Phishing again is very hot right now, tax time!
Now assume you are a Small/Medium Enterprise, you have some security controls, it is not perfect (when is it ever) but you have the gear and obviously the online tools as well.
Now enter the problem – we observed a fairly decent phishing attempt today (7th of August 2025), where the malicious actor drafted a well-formatted email. Now, if you are not involved heavily in accounting or tax/business operations, that can look fairly real.
Here is where it gets interesting: the sign-in link is the malicious actor’s landing page, whereas the ATO link is a real link to an ATO page.
Yes, this is more of a end user personalised attack – however – similar login for businesses / sole traders etc etc. Protecting users within your organisation regardless of if its a personal or an organisational targeted attack is still required.
I generally like the personal touch at the top “Please don’t reply to this email.We use hyperlinks to give you more information. If you don’t want to click hyperlinks,you can search for the information on the ATO website.”
We know where the malicious link is, and we have the URL. Let’s look at this from a triage perspective:
- Run the URL through URL Scan
- Run the URL through AnyRun
- Maybe a few others
This is where a junior analyst could run into trouble, because the malicious actor is waiting for that, they have already setup their infrastructure to deal with it.
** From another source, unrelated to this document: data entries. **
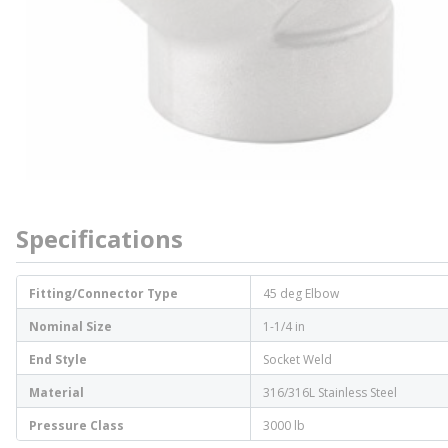
Specifications
Fitting/Connector Type
45 deg Elbow
Nominal Size
1-1/4 in
End Style
Socket Weld
Material
316/316L Stainless Steel
Pressure Class
3000 lb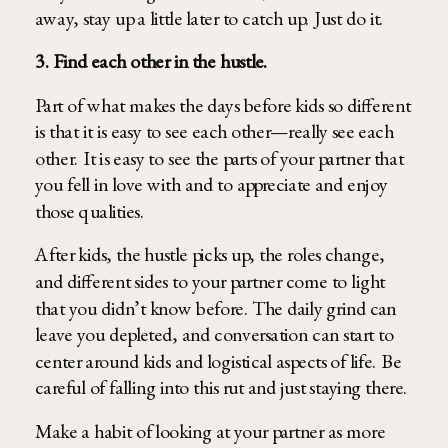
away, stay up a little later to catch up. Just do it.
3. Find each other in the hustle.
Part of what makes the days before kids so different
is that it is easy to see each other—really see each
other. It is easy to see the parts of your partner that
you fell in love with and to appreciate and enjoy
those qualities.
After kids, the hustle picks up, the roles change,
and different sides to your partner come to light
that you didn’t know before. The daily grind can
leave you depleted, and conversation can start to
center around kids and logistical aspects of life. Be
careful of falling into this rut and just staying there.
Make a habit of looking at your partner as more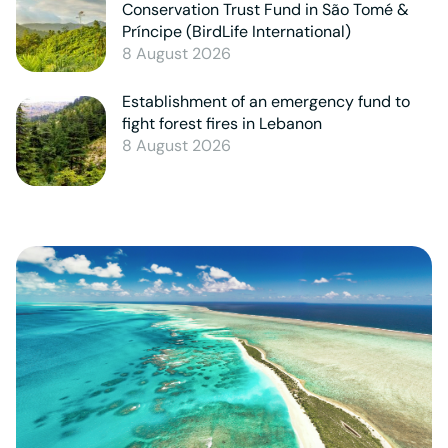
Conservation Trust Fund in São Tomé &
Príncipe (BirdLife International)
8 August 2026
Establishment of an emergency fund to
fight forest fires in Lebanon
8 August 2026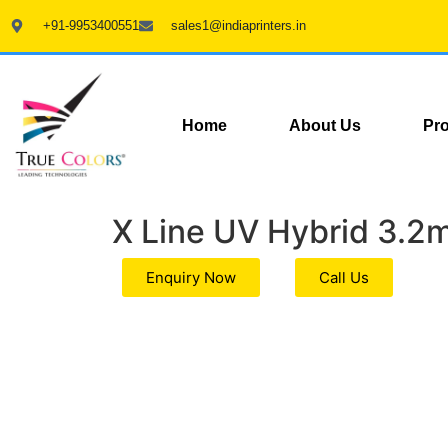
+91-9953400551
sales1@indiaprinters.in
Home
About Us
Pr
X Line UV Hybrid 3.2
Enquiry Now
Call Us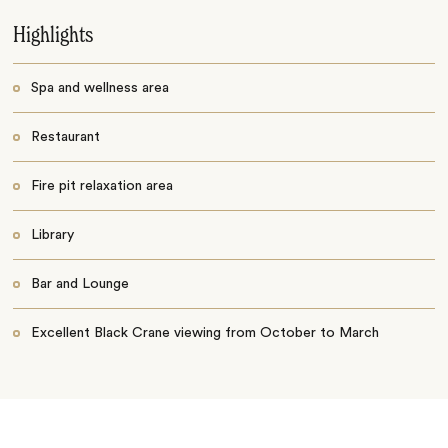
Highlights
Spa and wellness area
Restaurant
Fire pit relaxation area
Library
Bar and Lounge
Excellent Black Crane viewing from October to March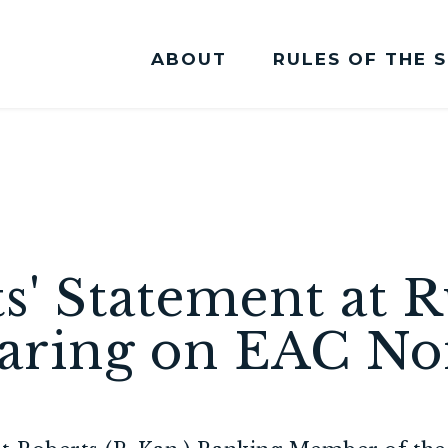
ABOUT
RULES OF THE 
Committee Membership
s' Statement at R
aring on EAC No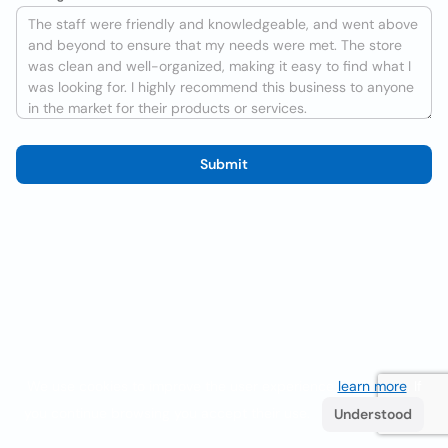
Submit
We use cookies to improve the user experience
learn more
. If
you continue browsing you accept their use.
Understood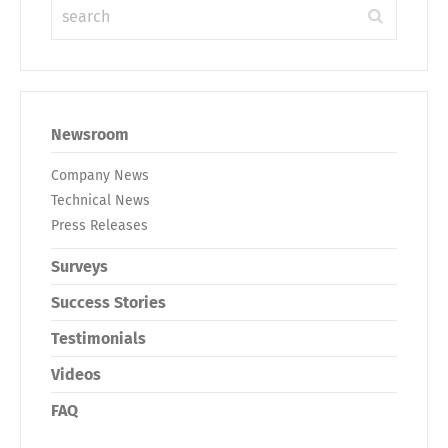
Newsroom
Company News
Technical News
Press Releases
Surveys
Success Stories
Testimonials
Videos
FAQ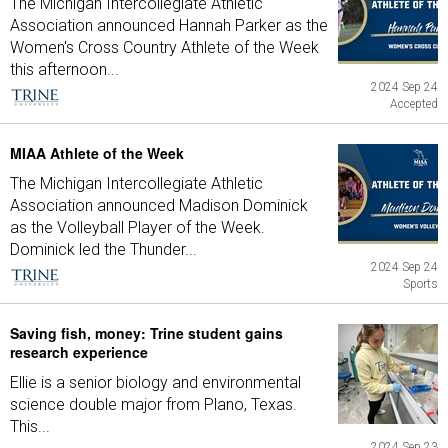
The Michigan Intercollegiate Athletic
Association announced Hannah Parker as the
Women's Cross Country Athlete of the Week
this afternoon...
2024 Sep 24
Accepted
MIAA Athlete of the Week
The Michigan Intercollegiate Athletic
Association announced Madison Dominick
as the Volleyball Player of the Week.
Dominick led the Thunder...
2024 Sep 24
Sports
Saving fish, money: Trine student gains
research experience
Ellie is a senior biology and environmental
science double major from Plano, Texas.
This...
2024 Sep 23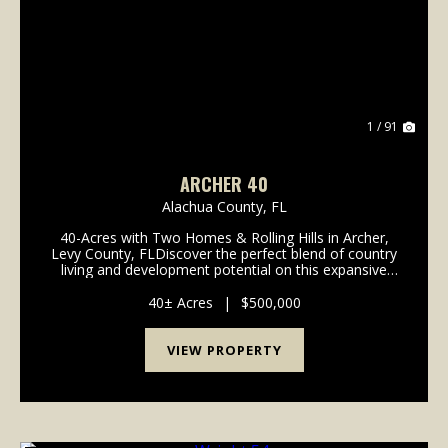
Previous
Nex
1 / 91
ARCHER 40
Alachua County,
FL
40-Acres with Two Homes & Rolling Hills in Archer,
Levy County, FLDiscover the perfect blend of country
living and development potential on this expansive
40-acre parcel nestled in scenic Archer, Florida.
Featuring beautiful rolling hills, this p...
40± Acres
|
$500,000
VIEW PROPERTY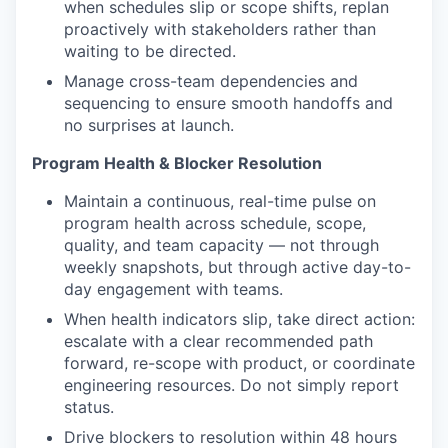
when schedules slip or scope shifts, replan
proactively with stakeholders rather than
waiting to be directed.
Manage cross-team dependencies and
sequencing to ensure smooth handoffs and
no surprises at launch.
Program Health & Blocker Resolution
Maintain a continuous, real-time pulse on
program health across schedule, scope,
quality, and team capacity — not through
weekly snapshots, but through active day-to-
day engagement with teams.
When health indicators slip, take direct action:
escalate with a clear recommended path
forward, re-scope with product, or coordinate
engineering resources. Do not simply report
status.
Drive blockers to resolution within 48 hours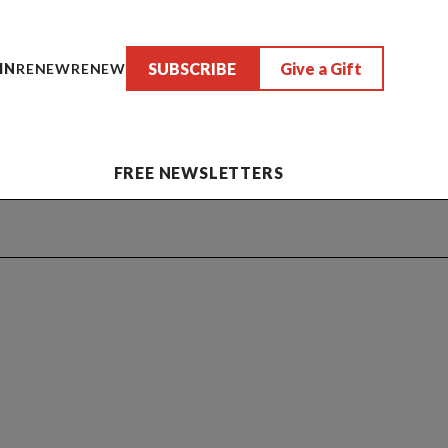
SUBSCRIBE
Give a Gift
IN
RENEW
RENEW
FREE NEWSLETTERS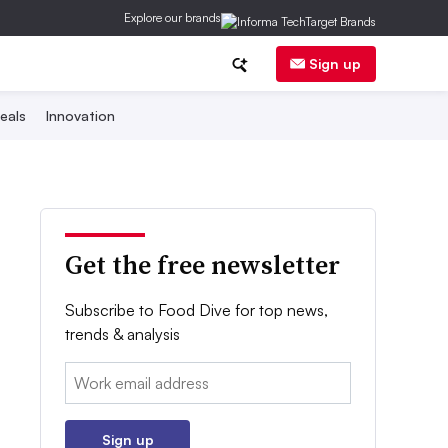
Explore our brands
Sign up
eals
Innovation
Get the free newsletter
Subscribe to Food Dive for top news,
trends & analysis
Email:
Sign up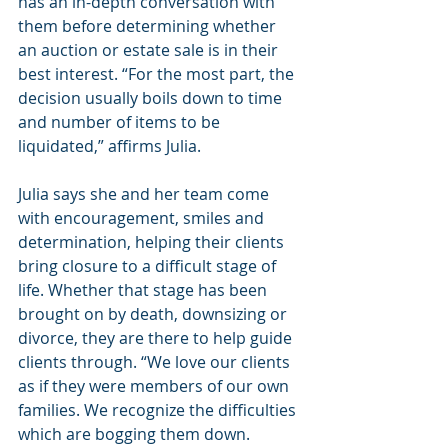
has an in-depth conversation with 
them before determining whether 
an auction or estate sale is in their 
best interest. “For the most part, the 
decision usually boils down to time 
and number of items to be 
liquidated,” affirms Julia.
Julia says she and her team come 
with encouragement, smiles and 
determination, helping their clients 
bring closure to a difficult stage of 
life. Whether that stage has been 
brought on by death, downsizing or 
divorce, they are there to help guide 
clients through. “We love our clients 
as if they were members of our own 
families. We recognize the difficulties 
which are bogging them down. 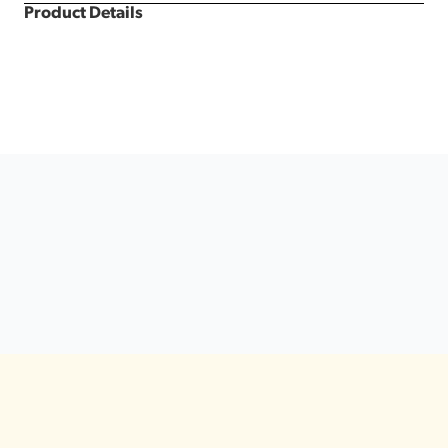
Product Details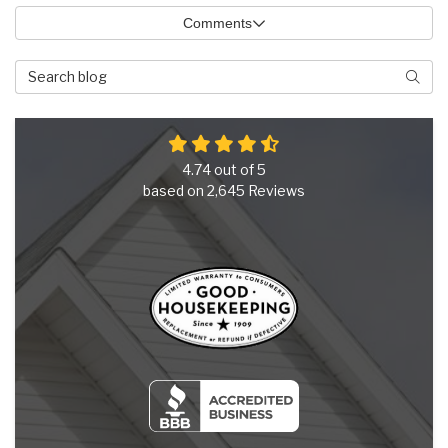
Comments
Search Blog
Searc
4.74
out of
5
based on
2,645
Reviews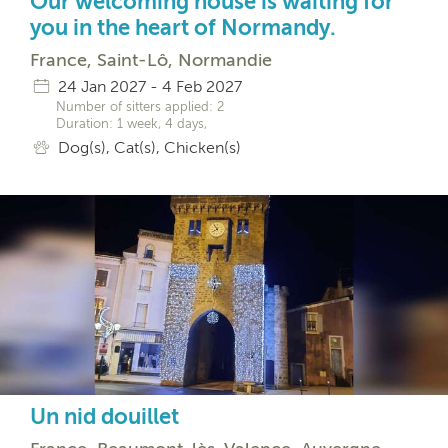
Our welcoming house is waiting for
you in the heart of Normandy.
France, Saint-Lô, Normandie
24 Jan 2027 - 4 Feb 2027
Number of sitters applied: 2
Duration: 1 week, 4 days,
Dog(s), Cat(s), Chicken(s)
Un nid douillet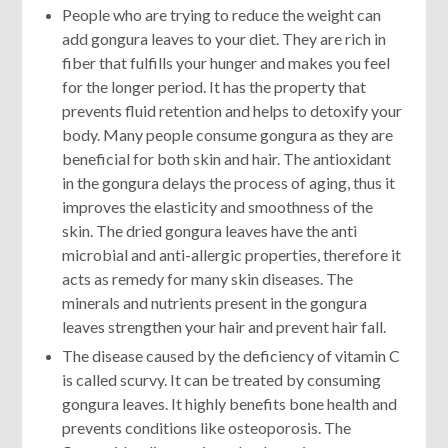
People who are trying to reduce the weight can
add gongura leaves to your diet. They are rich in
fiber that fulfills your hunger and makes you feel
for the longer period. It has the property that
prevents fluid retention and helps to detoxify your
body. Many people consume gongura as they are
beneficial for both skin and hair. The antioxidant
in the gongura delays the process of aging, thus it
improves the elasticity and smoothness of the
skin. The dried gongura leaves have the anti
microbial and anti-allergic properties, therefore it
acts as remedy for many skin diseases. The
minerals and nutrients present in the gongura
leaves strengthen your hair and prevent hair fall.
The disease caused by the deficiency of vitamin C
is called scurvy. It can be treated by consuming
gongura leaves. It highly benefits bone health and
prevents conditions like osteoporosis. The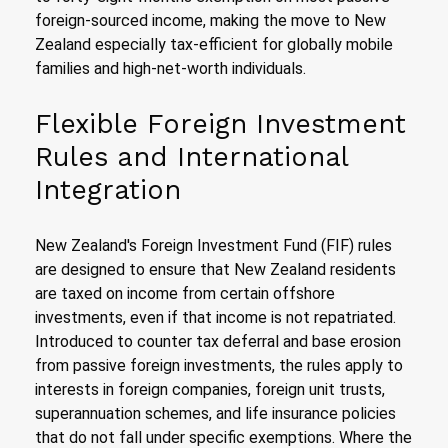
foreign-sourced income, making the move to New
Zealand especially tax-efficient for globally mobile
families and high-net-worth individuals.
Flexible Foreign Investment
Rules and International
Integration
New Zealand's Foreign Investment Fund (FIF) rules
are designed to ensure that New Zealand residents
are taxed on income from certain offshore
investments, even if that income is not repatriated.
Introduced to counter tax deferral and base erosion
from passive foreign investments, the rules apply to
interests in foreign companies, foreign unit trusts,
superannuation schemes, and life insurance policies
that do not fall under specific exemptions. Where the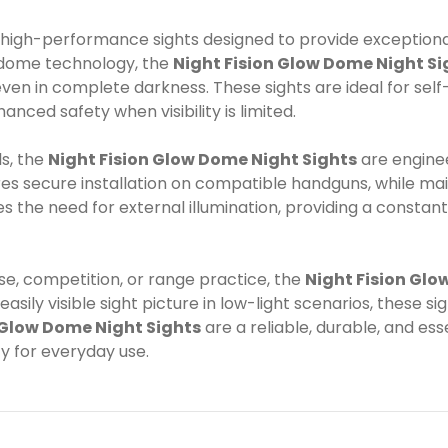
high-performance sights designed to provide exceptional 
w dome technology, the
Night Fision Glow Dome Night Si
even in complete darkness. These sights are ideal for self
nced safety when visibility is limited.
s, the
Night Fision Glow Dome Night Sights
are enginee
ures secure installation on compatible handguns, while m
s the need for external illumination, providing a consta
e, competition, or range practice, the
Night Fision Glo
asily visible sight picture in low-light scenarios, these 
 Glow Dome Night Sights
are a reliable, durable, and es
y for everyday use.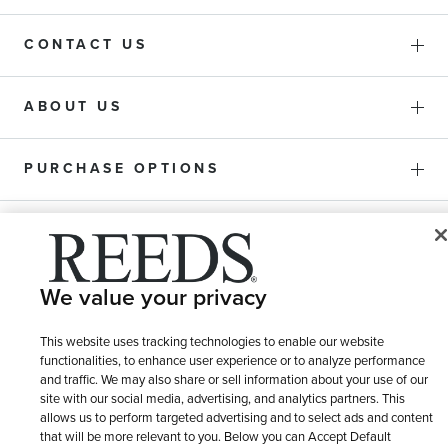
CONTACT US
ABOUT US
PURCHASE OPTIONS
SHIPPING & RETURNS
We value your privacy
SERVICE
This website uses tracking technologies to enable our website
functionalities, to enhance user experience or to analyze performance
and traffic. We may also share or sell information about your use of our
site with our social media, advertising, and analytics partners. This
allows us to perform targeted advertising and to select ads and content
that will be more relevant to you. Below you can Accept Default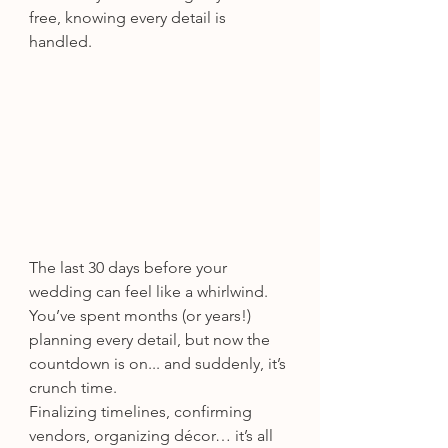
free, knowing every detail is 
handled.
The last 30 days before your 
wedding can feel like a whirlwind. 
You’ve spent months (or years!) 
planning every detail, but now the 
countdown is on... and suddenly, it’s 
crunch time.
Finalizing timelines, confirming 
vendors, organizing décor… it’s all 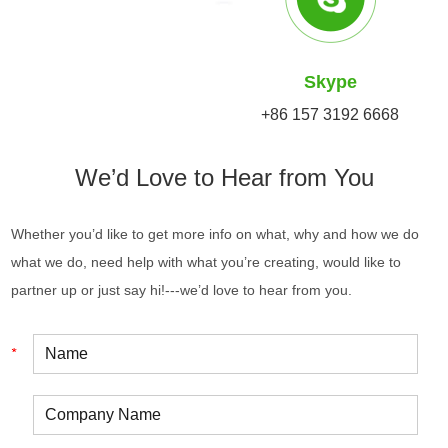
Skype
+86 157 3192 6668
We’d Love to Hear from You
Whether you’d like to get more info on what, why and how we do
what we do, need help with what you’re creating, would like to
partner up or just say hi!---we’d love to hear from you.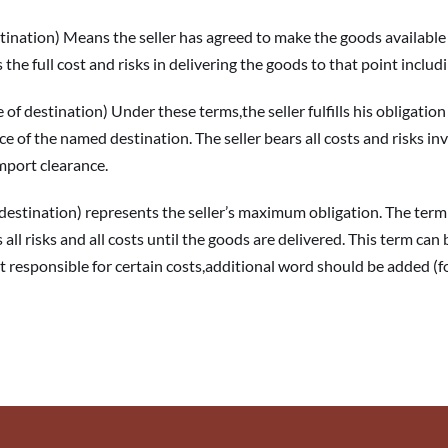
tion) Means the seller has agreed to make the goods available to
 the full cost and risks in delivering the goods to that point includ
tination) Under these terms,the seller fulfills his obligation t
e of the named destination. The seller bears all costs and risks inv
import clearance.
ination) represents the seller’s maximum obligation. The term “D
 all risks and all costs until the goods are delivered. This term can 
not responsible for certain costs,additional word should be added (f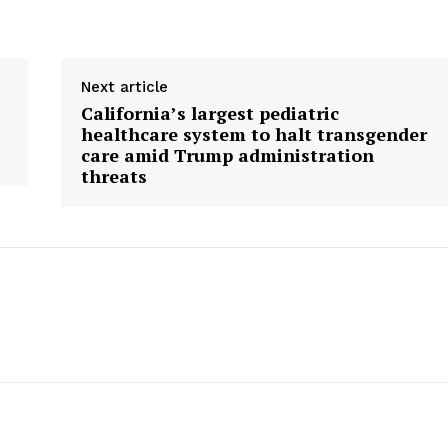
Next article
California’s largest pediatric
healthcare system to halt transgender
care amid Trump administration
threats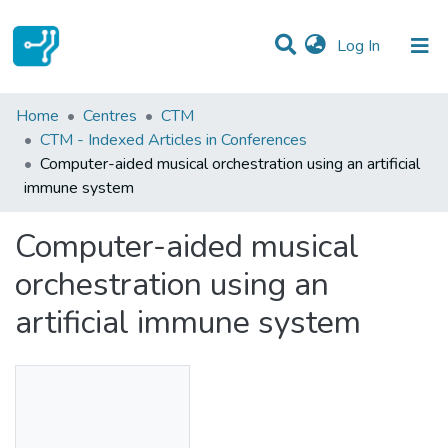
(current)
Log In
Statistics
Home
Centres
CTM
CTM - Indexed Articles in Conferences
Communities & Collections
Computer-aided musical orchestration using an artificial
immune system
All of DSpace
Computer-aided musical
orchestration using an
artificial immune system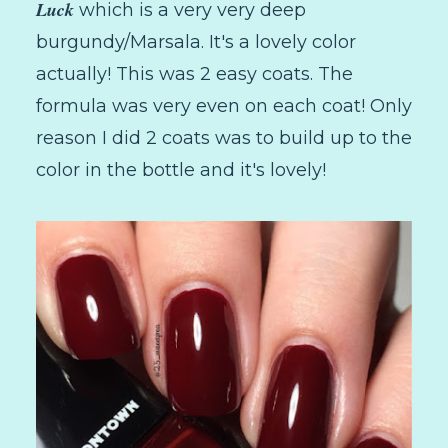
Luck
which is a very very deep
burgundy/Marsala. It's a lovely color
actually! This was 2 easy coats. The
formula was very even on each coat! Only
reason I did 2 coats was to build up to the
color in the bottle and it's lovely!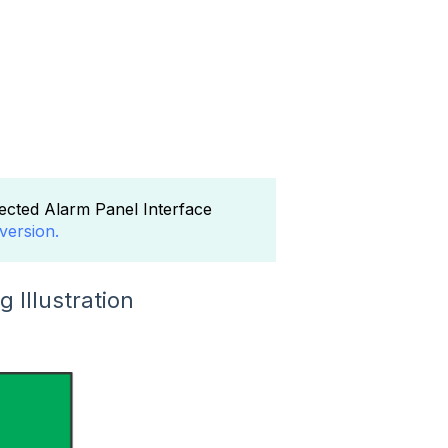
ected Alarm Panel Interface
version.
 Illustration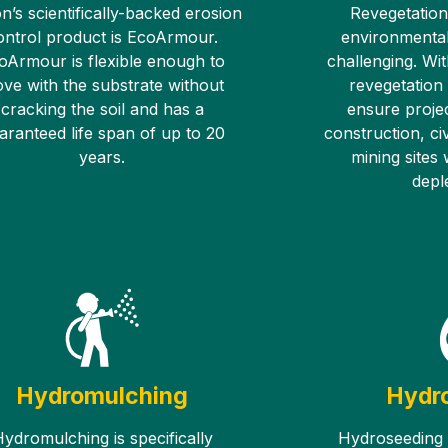
n’s scientifically-backed erosion
Revegetation
ontrol product is EcoArmour.
environmental
oArmour is flexible enough to
challenging. Wit
ve with the substrate without
revegetation
cracking the soil and has a
ensure proje
aranteed life span of up to 20
construction, civ
years.
mining sites
deple
Hydromulching
Hydr
ydromulching is specifically
Hydroseeding i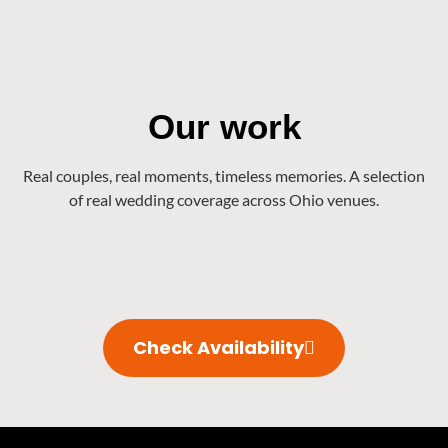
Our work
Real couples, real moments, timeless memories. A selection
of real wedding coverage across Ohio venues.
Check Availability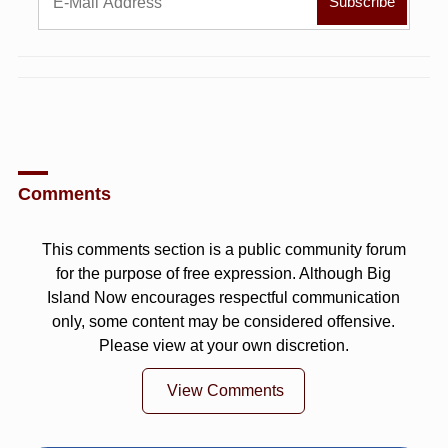
Comments
This comments section is a public community forum
for the purpose of free expression. Although Big
Island Now encourages respectful communication
only, some content may be considered offensive.
Please view at your own discretion.
View Comments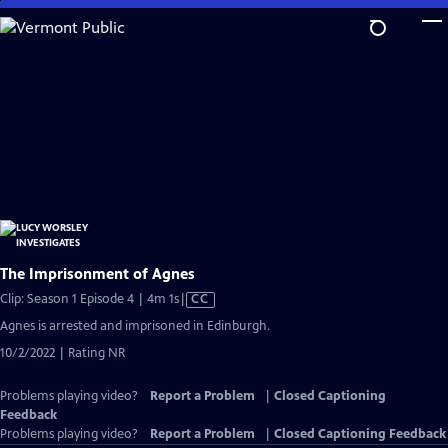
Skip
to
Main
Content
The Imprisonment of Agnes
Video
Clip: Season 1 Episode 4 | 4m 1s
|
CC
has
Agnes is arrested and imprisoned in Edinburgh.
Closed
10/2/2022 | Rating NR
Captions
Problems playing video?
Report a Problem
|
Closed Captioning
Feedback
Problems playing video?
Report a Problem
|
Closed Captioning Feedback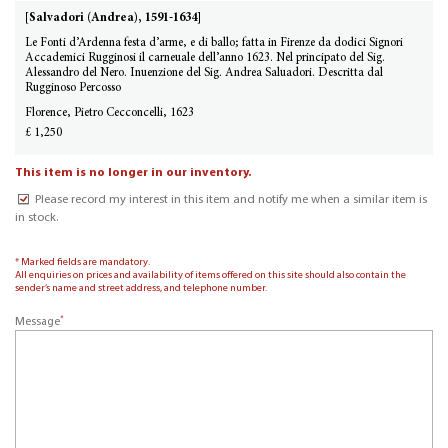
[Salvadori (Andrea), 1591-1634]
Le Fonti d’Ardenna festa d’arme, e di ballo; fatta in Firenze da dodici Signori
Accademici Rugginosi il carneuale dell’anno 1623. Nel principato del Sig.
Alessandro del Nero. Inuenzione del Sig. Andrea Saluadori. Descritta dal
Rugginoso Percosso
Florence, Pietro Cecconcelli, 1623
£ 1,250
This item is no longer in our inventory.
Please record my interest in this item and notify me when a similar item is
in stock.
* Marked fields are mandatory.
All enquiries on prices and availability of items offered on this site should also contain the
sender’s name and street address, and telephone number.
*
Message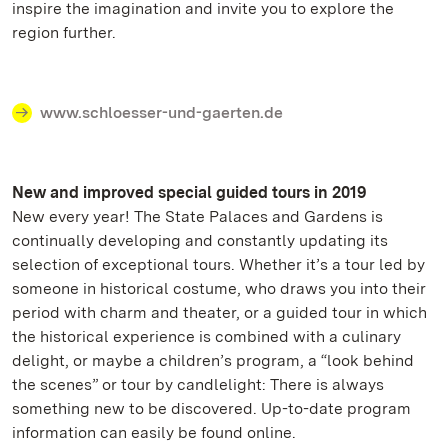
inspire the imagination and invite you to explore the
region further.
www.schloesser-und-gaerten.de
New and improved special guided tours in 2019
New every year! The State Palaces and Gardens is
continually developing and constantly updating its
selection of exceptional tours. Whether it’s a tour led by
someone in historical costume, who draws you into their
period with charm and theater, or a guided tour in which
the historical experience is combined with a culinary
delight, or maybe a children’s program, a “look behind
the scenes” or tour by candlelight: There is always
something new to be discovered. Up-to-date program
information can easily be found online.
Example below: AnyRun sandboxing the URL. The malicious actor is front-ending their landing page on Cloudflare and has likely configured web application firewall rules to allow only traffic from an Australian IP address or similar.
Yes, correct, the malicious actors are utilising enterprise security controls, to evade enterprise security controls and checks.
Moving on to another common triage tool – URLScan. Surprise…. same outcome.
Here is where it gets dangerous: junior analysts could now assume that, since various CERT organisations have detected the issue and a takedown has been put in place, the website is offline, and they should close the ticket.
Sorry, people, the website is actually up. While threat intel sharing is working, Chrome, for example, flags it as malicious, whereas Edge doesn’t care.
Now consider what will happen:
Junior Analyst
- Ticket was raised
- Analyst had a look
- Appeared fine on the common triage tools
- Ticket closed (already handled upstream)
- Email is still in the mailboxes – still active – still ready to sting users
This is on average 3-5 minutes of triage.
Senior Analyst
This is where experience comes in, a senior engineer/analyst wouldn’t have been satisfied with that, they perhaps would of:
- Had a look at email
- Looked at the source code in the email
- Pulled the malicious link out of the email
- Browsed and interacted with the email to understand intent in a safe manner
- Understood the intent of the attack
- Extracted IOCs
- Blocked / Shared threat intel with relevant teams to block on appropriate security controls
- Push a delete from a security control to remove the email from the email boxes in question
- Close ticket
How long does this take a senior engineer/analyst? About 10 minutes.
The difference? One scenario left the organisation and users at risk, the other utilised experience and maximized the existing investments around them to protect the organisation.
This is not intended on being a beat down on junior analysts by any means, but more to the point – there needs to be access to someone with experience, either internal or outsourced. A 10 minute conversation with a senior analyst will change that junior’s view for the forseeable future – and for the better!
Sometimes the hectic queue clearing tick and flick approach – is the start of your incident.